What about the bagel? Most people assume that a bagel is a better breakfast choice than a donut. And, if you were thinking about the fat intake, your assumption would be correct. But if you were concerned about blood sugar spikes and carbohydrate intake, you would be dead wrong. A Krispe Kreme glazed donut has 22 carbohydrate grams. A Panera Bread Whole Grain Bagel contains 66 grams. I’m not advocating a diet filled with yummy donuts; rather I am advocating that people be aware of what is in the food they eat. Who would have thought?

The cream cheese has only 2 carbohydrate grams, so its effect on blood sugar will be minimal.

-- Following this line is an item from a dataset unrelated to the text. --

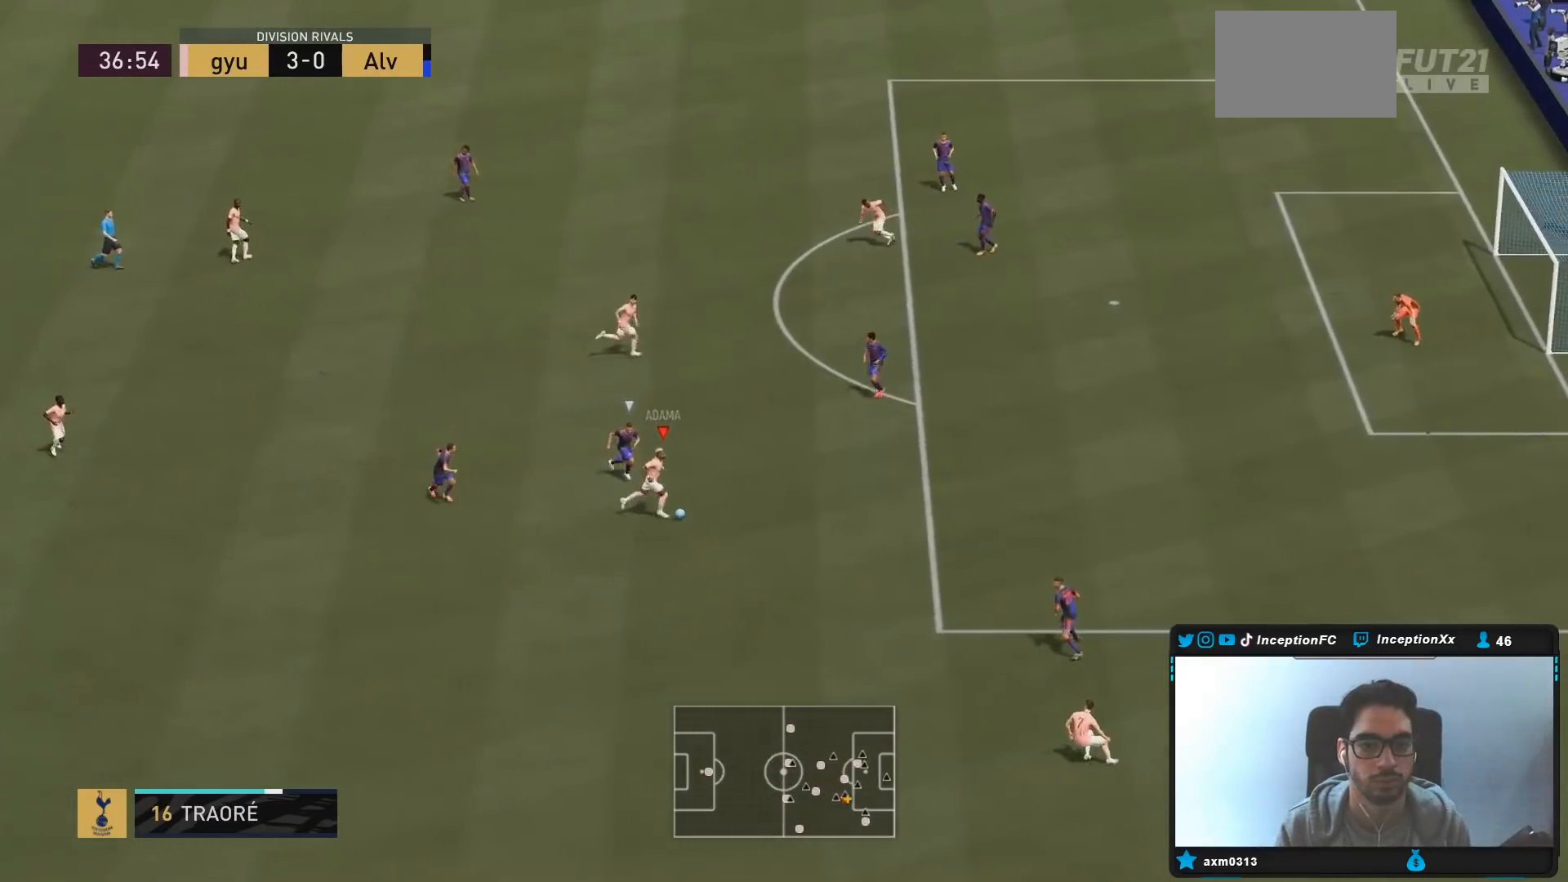
{"buttons": [], "left_stick": "up-left", "right_stick": "center", "events": [[117, "left_stick", "left"], [483, "left_stick", "up-left"]]}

Depending upon the choice of fruit, the effects on blood sugar can vary between minimal and significant. A high-fiber apple contains 23 carbohydrate grams but it will only slowly raise blood sugar due to all the fiber it also contains. Fiber slows down the rate at which the body digests the food, thereby slowing down the release of sugar into the blood stream. A cup of grapes has very little fiber and 15 carb grams. Though the carbohydrate count is lower, the grapes will likely cause a faster blood sugar spike due to their low fiber content.
The bottom line: A glass of orange juice with a bagel and some grapes will pump about 110 grams of carbohydrate into you system. If you don’t have diabetes, then your blood sugar will probably only spike marginally before your pancreas produces enough insulin to allow the sugar to be absorbed and used where it is needed. If you have diabetes, your artificial insulin will do the same, but it will likely take it more time. The result will be a significant rise in blood sugar and, as we have discussed, such highs take their toll on your body and your overall health. 110 carbohydrate grams is approximately 1/3 of an average adult’s daily-recommended intake – breakfast is usually a person’s lightest meal of the day.

We usually don’t have juice and bagels for breakfast.

What do we eat? A typical breakfast is oatmeal (steel cut oats – whole grain – to slow the rate at which the carbohydrates are converted by the body into sugar and thereby prevent a large blood sugar spike after the meal); in the oatmeal are some cut-up bits of sausage (no carbohydrates but plenty of protein) and some raisins (for flavor). Served with the oatmeal is almost always some sort fruit (a peach, strawberries, or cantaloupe). The carbohydrate count might be comparable to a cereal breakfast, but it will contain more fiber and some protein to slow the carbohydrate-to-sugar conversion.